Lembro, ainda muito criança, que muitos jovens que aderiram a onda hippie foram às ruas dos EUA com cartazes nas mãos pedindo “peace and Love” para que as forças americanas saíssem do Vietnam, onde lutavam para que o comunismo não vencesse como sistema de governo, tal e qual fizeram nas Coreias, Afeganistão e outros países do mundo.

Médici levanta a Taça do Mundo em 1970: Imagens de Arquivo

Nos anos 1970 nós não tínhamos notícias da barbárie que os ditadores de farda praticavam no Brasil, tendo como pano de fundo um suposto “levante comunista”, gerado pela neurose da famigerada “guerra fria” entre as duas maiores potencias do mundo. De um lado, o Bloco capitalista liderado pelos EUA, e do outro, o bloco socialista liderado pela ex-URSS. O que tínhamos era pão, rapadura e circo. As notícias que tínhamos saiam da difusora do seu Jonas, o dono de uma barbeira no mercado central.
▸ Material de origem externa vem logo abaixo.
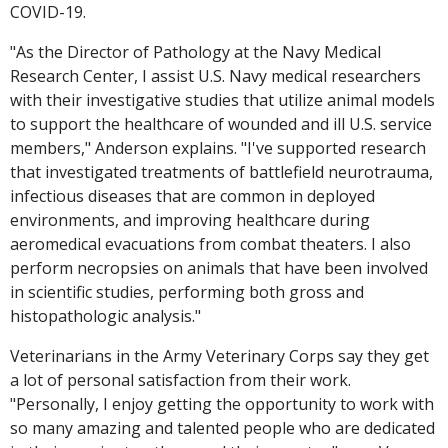
COVID-19.
"As the Director of Pathology at the Navy Medical
Research Center, I assist U.S. Navy medical researchers
with their investigative studies that utilize animal models
to support the healthcare of wounded and ill U.S. service
members," Anderson explains. "I've supported research
that investigated treatments of battlefield neurotrauma,
infectious diseases that are common in deployed
environments, and improving healthcare during
aeromedical evacuations from combat theaters. I also
perform necropsies on animals that have been involved
in scientific studies, performing both gross and
histopathologic analysis."
Veterinarians in the Army Veterinary Corps say they get
a lot of personal satisfaction from their work.
"Personally, I enjoy getting the opportunity to work with
so many amazing and talented people who are dedicated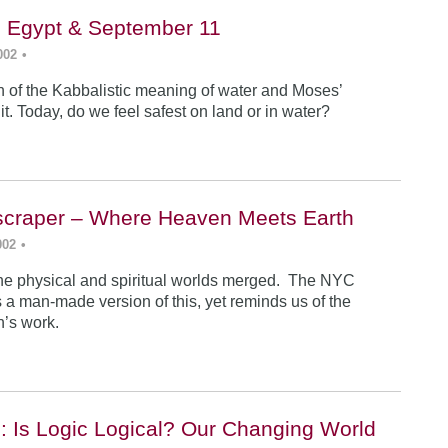
, Egypt & September 11
002
•
n of the Kabbalistic meaning of water and Moses’
it. Today, do we feel safest on land or in water?
yscraper – Where Heaven Meets Earth
002
•
 the physical and spiritual worlds merged. The NYC
 a man-made version of this, yet reminds us of the
an’s work.
: Is Logic Logical? Our Changing World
Definitivamente houve um engano que ceifou a vida de milhares de inocentes. Não havia movimento revolucionário no Brasil, o que havia era um governo a favor de reformas que contemplassem as classes trabalhadoras, a democratização das terras via indenização, como feitas no governo Lula, e não através de desapropriação monocrática.
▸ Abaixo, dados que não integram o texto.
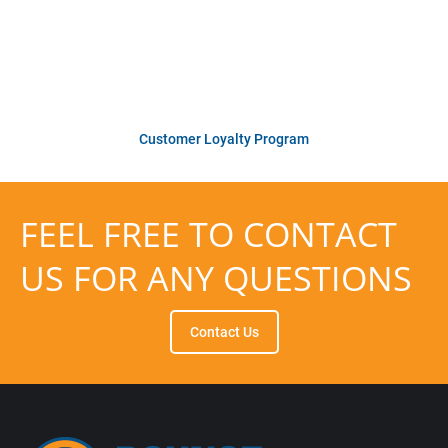
us year after year. Reliable performance,
personalized service, and now even more
value every time you come back.
Customer Loyalty Program
FEEL FREE TO CONTACT
US FOR ANY QUESTIONS
Contact Us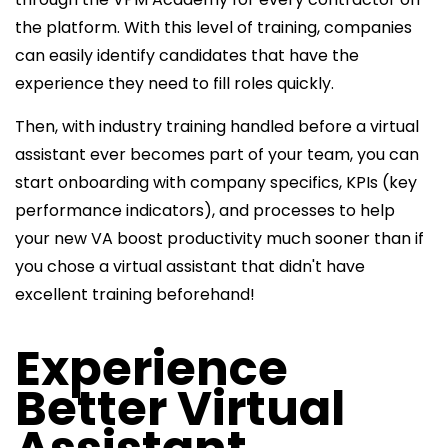
the platform. With this level of training, companies
can easily identify candidates that have the
experience they need to fill roles quickly.
Then, with industry training handled before a virtual
assistant ever becomes part of your team, you can
start onboarding with company specifics, KPIs (key
performance indicators), and processes to help
your new VA boost productivity much sooner than if
you chose a virtual assistant that didn't have
excellent training beforehand!
Experience
Better Virtual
Mas os EUA queriam governar o Brasil, o seu quintal, não queriam perder o chicote de esfolar escravos, e usou os militares para tal fim. Tinham receio de perder essa vasta imensidão de riquezas naturais para os russos. Alguns valorosos e resistentes brasileiros, que até hoje os tiranossauros chamam de “terroristas”, lutaram contra o golpe militar e não para implantar um sistema socialista de governo. Em país nenhum que tentaram através do voto deu certo, apenas através das armas.

Ainda alcancei o governo do general João Baptista Figueiredo, que apesar do controle total do Estado, dizem, era um dos mais equilibrados, tendo passado a onda de perseguições, torturas e mortes praticadas a partir de Médici e Geisel, os gaúchos matadores. Foi o último dos militares no poder, apesar de sabermos que Tancredo Neves seria manipulado por eles, assim como foi José Sarney.

Mas éramos uma juventude que gostava de ler os mais variados livros, assistir Glauber Rocha, e ouvir Gil, Caetano, Chico, Rita e outros grande artistas que, através da música, nos passavam uma mensagem de esperança de dias melhores. Teatros, cinemas, shows ao vivo, muita vezes dispersados pela PE e PM, eram a nossa distração. Não éramos alienados.

Hoje, passados 40 anos, nossa população empobreceu culturalmente, atrofiou, não se desenvolveu politica e socialmente. Explodiu há 30 anos uma geração totalmente alienada, que curte músicas sertanejas descartáveis, forrós bregas e pancadões. Desconhecem a história de torturas e mortes nos porões, e das mega-corrupções, em obras faraônicas inacabadas e desnecessárias, como a transamazônica, por exemplo.

Pedem “intervenção militar” em pleno século XXI porque tem medo de militares, porque devem à justiça ou por ignorância?. Aposto na última hipótese, pois apoiam Bolsonaro, um bangalafumenga sem noção, e mais, votam nas celebridades pelo poder financeiro e nada mais. Escolhem governantes e representantes políticos sem saber as prerrogativas de um político, de vereador à presidência da república. Desconhecem nosso sistema de governo, não sabem que os poderes são (ou deveriam ser) destintos entre si. Votam em quem a Rede Globo mostrar como o “melhor”, e eu que pensava que jamais teríamos “Collores e “Fernandos”, heróis fictícios criados pela mídia mais uma vez. Somos, de fato, um Brasil das “Alices”, ainda que sem nada de “maravilhas”, porque somos massa de manobra.